The Oldest Fast & Furious Complaint Is Always False
Of all the criticism Fast and Furious has faced over the last two decades, the notion that the series has deviated from its initial objective has always been incorrect. While Fast and Furious is one of the most lucrative and steady series in Hollywood, particularly outside of the superhero genre, the Fast and Furious films sometimes garner mixed reviews or are even made fun of owing to its craziness. Still, given the series’ history, claiming that Fast and Furious has abandoned the street racing aspect and that it is detrimental to the business makes little sense.

From a $38 million picture with the first The Fast and the Furious to a nearly $300 million production for Fast X, it’s apparent that the scope and size of the Fast and Furious films have drastically increased. While that rise in budget was met with positive box office results, the fact that Fast & Furious 10 will cost almost eight times as much as the first picture shows that Fast & Furious is coming to a finish at the perfect moment. Fast X will be followed by Fast & Furious 11, advertised as a two-part tale that will conclude the storyline.

Fast and Furious has left an indelible imprint on pop culture, whether via quotable lines, famous stunts, or hilariously bizarre sequences. The Fast and Furious movies frequently elicit the notion that the series deviated from its initial objective, with subsequent sequels becoming action-packed blockbusters rather than car-focused.

For years, fans of the Fast and Furious series have complained that the films have lost its uniqueness and are calling for the brand to return to its roots. While that criticism grows with each new Fast and Furious film, showcasing yet another implausible stunt amid nonstop action, the franchise’s history reveals that Fast and Furious criticism has always been incorrect.

It was never only about cars in Fast & Furious.

Although the Fast and Furious films have evolved significantly over the last two decades, the franchise’s inaugural episode demonstrates that it has capacity to go well beyond vehicles. The street races were an important aspect of The Fast and the Furious, but the major plot centred around the high-risk heists carried out by Dominic Toretto and his team. The Fast and the Furious was not about who was a better pilot or who had a better automobile, but both aspects contributed to the film’s fun. Brian O’Conner’s job was to infiltrate and demolish Dom’s team, hence The Fast and the Furious is mostly an action picture.

The Fast and Furious franchise I once tried to concentrate on cars (And It Failed)

Only one of the nine major Fast and Furious films, The Fast and the Furious: Tokyo Drift, is entirely about automobiles. While there was a side narrative involving a Yakuza crime leader in Tokyo Drift, the majority of the film’s tension was around Sean’s struggle to become a better pilot and earn Takashi’s title of Drift King. While an early version of the movie included Vin Diesel’s Toretto as the primary character, the third Fast and Furious film became what the company desired.

The film has no robbery elements, and the automobiles are the heroes of the action scenes.
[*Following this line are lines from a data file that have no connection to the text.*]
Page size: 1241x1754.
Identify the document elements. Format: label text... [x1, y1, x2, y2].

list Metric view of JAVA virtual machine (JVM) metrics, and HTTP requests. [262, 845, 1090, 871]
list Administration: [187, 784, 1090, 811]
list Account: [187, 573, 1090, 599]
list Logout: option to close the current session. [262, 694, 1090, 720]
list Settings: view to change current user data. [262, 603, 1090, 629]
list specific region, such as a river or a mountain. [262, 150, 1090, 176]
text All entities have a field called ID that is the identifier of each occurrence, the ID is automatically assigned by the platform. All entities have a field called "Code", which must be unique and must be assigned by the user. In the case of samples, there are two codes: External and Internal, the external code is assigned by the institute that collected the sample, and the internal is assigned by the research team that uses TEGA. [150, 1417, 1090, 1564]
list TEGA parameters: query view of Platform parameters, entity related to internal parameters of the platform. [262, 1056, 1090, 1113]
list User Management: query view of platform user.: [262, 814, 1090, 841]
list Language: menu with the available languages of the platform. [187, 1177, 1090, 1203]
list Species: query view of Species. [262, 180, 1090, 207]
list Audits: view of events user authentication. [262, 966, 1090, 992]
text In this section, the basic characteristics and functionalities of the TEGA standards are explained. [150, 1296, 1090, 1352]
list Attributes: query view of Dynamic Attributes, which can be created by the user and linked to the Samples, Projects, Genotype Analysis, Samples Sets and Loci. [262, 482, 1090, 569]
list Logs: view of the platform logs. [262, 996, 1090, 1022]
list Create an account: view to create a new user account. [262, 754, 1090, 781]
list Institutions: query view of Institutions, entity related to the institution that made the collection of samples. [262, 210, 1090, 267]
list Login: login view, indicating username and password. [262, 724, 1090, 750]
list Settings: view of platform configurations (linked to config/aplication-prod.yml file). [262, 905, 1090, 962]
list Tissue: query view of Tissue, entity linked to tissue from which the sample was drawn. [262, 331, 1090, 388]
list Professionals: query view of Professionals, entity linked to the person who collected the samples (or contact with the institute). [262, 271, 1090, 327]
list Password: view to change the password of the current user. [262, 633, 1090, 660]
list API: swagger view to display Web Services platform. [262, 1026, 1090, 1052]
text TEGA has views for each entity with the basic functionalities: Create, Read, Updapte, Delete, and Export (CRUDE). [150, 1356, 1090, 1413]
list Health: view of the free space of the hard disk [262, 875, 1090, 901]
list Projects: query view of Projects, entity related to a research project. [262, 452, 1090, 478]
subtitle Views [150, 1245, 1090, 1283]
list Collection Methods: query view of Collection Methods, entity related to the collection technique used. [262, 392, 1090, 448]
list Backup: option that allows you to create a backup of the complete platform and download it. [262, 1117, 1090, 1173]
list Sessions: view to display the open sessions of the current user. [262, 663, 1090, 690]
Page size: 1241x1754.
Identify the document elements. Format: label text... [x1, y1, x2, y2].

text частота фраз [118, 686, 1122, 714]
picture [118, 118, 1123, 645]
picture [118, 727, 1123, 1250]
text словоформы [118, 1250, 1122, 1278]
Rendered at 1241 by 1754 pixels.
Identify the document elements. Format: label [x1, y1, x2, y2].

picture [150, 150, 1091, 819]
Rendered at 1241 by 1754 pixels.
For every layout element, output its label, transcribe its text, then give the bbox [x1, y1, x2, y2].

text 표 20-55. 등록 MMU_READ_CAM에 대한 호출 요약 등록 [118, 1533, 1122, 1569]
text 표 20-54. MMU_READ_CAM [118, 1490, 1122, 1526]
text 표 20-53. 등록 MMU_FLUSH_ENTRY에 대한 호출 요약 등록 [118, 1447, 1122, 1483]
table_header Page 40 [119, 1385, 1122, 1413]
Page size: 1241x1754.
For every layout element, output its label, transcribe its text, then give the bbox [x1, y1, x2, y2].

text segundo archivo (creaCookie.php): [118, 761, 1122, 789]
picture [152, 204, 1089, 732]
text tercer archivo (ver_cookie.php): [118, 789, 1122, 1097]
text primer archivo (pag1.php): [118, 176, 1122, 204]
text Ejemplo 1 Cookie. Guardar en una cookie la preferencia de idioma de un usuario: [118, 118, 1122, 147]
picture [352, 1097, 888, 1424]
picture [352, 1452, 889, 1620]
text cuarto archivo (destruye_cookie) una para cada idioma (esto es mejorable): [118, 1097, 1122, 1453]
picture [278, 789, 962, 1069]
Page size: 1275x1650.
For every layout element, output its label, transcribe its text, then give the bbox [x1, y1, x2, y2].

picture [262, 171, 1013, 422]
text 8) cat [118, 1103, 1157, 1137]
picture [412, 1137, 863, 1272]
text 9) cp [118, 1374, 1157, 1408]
Tokyo Drift featured a distinct, stylized take on automobile action, which is why people who feel Fast & Furious should be about cars remember it fondly. Despite its newly earned cult classic status, Tokyo Drift only grossed $159 million at the movie office, making it the Fast and Furious franchise’s lowest-grossing instalment. As a result, although Tokyo Drift will always have a special place in the hearts of Fast and Furious fans, the studio felt compelled to attempt something entirely new with the following movie.